▸ **Task description**
The required output is the lines below from the line containing "Picture 2: Row" to the line containing "An orphan, the", inclusive, retyped exactly. No other lines belong in it.

▸ **Recorded data**
———

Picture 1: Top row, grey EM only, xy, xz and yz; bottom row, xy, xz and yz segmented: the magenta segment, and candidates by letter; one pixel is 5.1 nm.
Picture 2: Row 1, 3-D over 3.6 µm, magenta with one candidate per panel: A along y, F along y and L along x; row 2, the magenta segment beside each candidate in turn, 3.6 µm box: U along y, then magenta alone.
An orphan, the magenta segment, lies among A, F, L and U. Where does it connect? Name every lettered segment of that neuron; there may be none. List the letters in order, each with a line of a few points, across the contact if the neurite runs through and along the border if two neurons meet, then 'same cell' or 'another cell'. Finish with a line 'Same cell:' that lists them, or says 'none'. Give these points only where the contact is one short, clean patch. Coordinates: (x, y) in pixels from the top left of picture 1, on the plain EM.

———

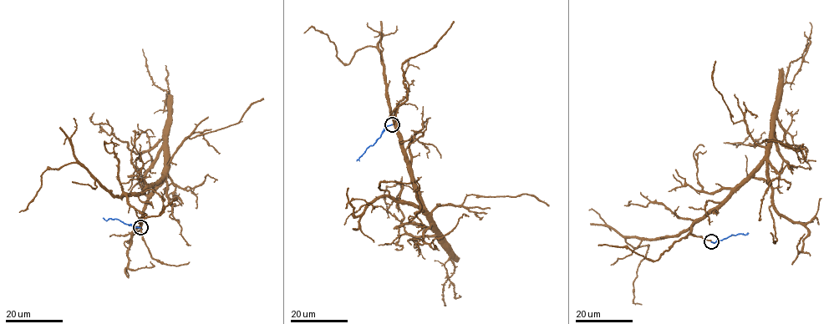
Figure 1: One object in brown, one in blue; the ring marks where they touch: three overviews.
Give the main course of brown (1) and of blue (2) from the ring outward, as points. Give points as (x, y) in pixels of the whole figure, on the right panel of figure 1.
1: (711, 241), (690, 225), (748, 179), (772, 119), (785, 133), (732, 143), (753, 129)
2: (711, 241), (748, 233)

———

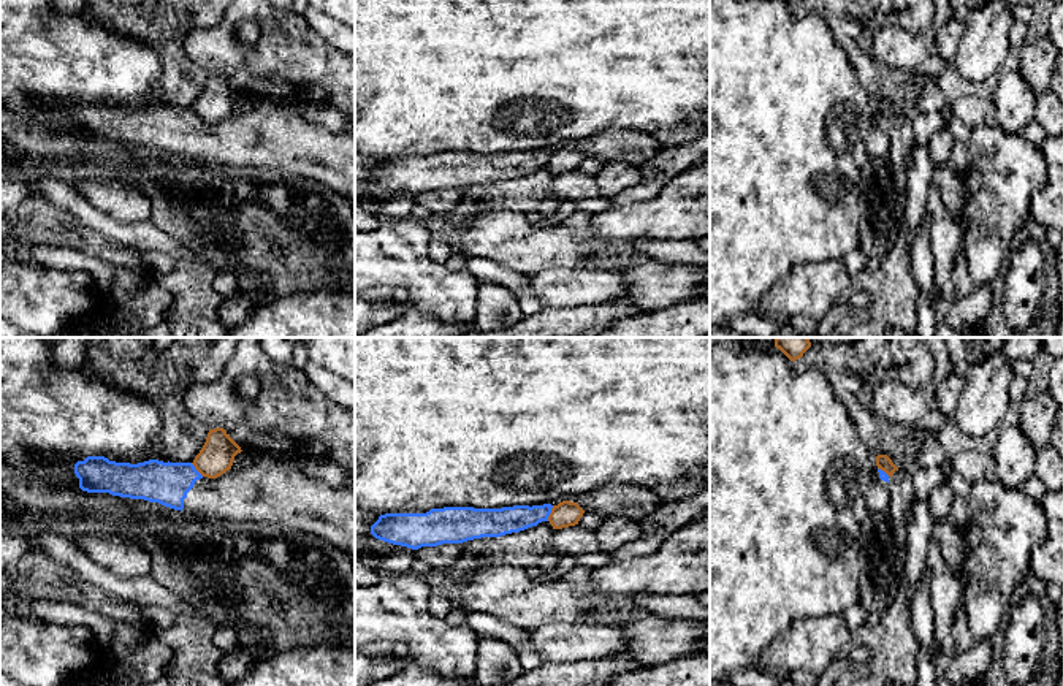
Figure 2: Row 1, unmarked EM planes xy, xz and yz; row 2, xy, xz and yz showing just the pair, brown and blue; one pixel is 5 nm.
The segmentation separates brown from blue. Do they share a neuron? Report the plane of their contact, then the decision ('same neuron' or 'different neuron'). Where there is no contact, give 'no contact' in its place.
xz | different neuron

———

▸ **Output for this exercise**
Picture 2: Row 1, 3-D over 3.6 µm, magenta with one candidate per panel: A along y, F along y and L along x; row 2, the magenta segment beside each candidate in turn, 3.6 µm box: U along y, then magenta alone.
An orphan, the magenta segment, lies among A, F, L and U. Where does it connect? Name every lettered segment of that neuron; there may be none. List the letters in order, each with a line of a few points, across the contact if the neurite runs through and along the border if two neurons meet, then 'same cell' or 'another cell'. Finish with a line 'Same cell:' that lists them, or says 'none'. Give these points only where the contact is one short, clean patch. Coordinates: (x, y) in pixels from the top left of picture 1, on the plain EM.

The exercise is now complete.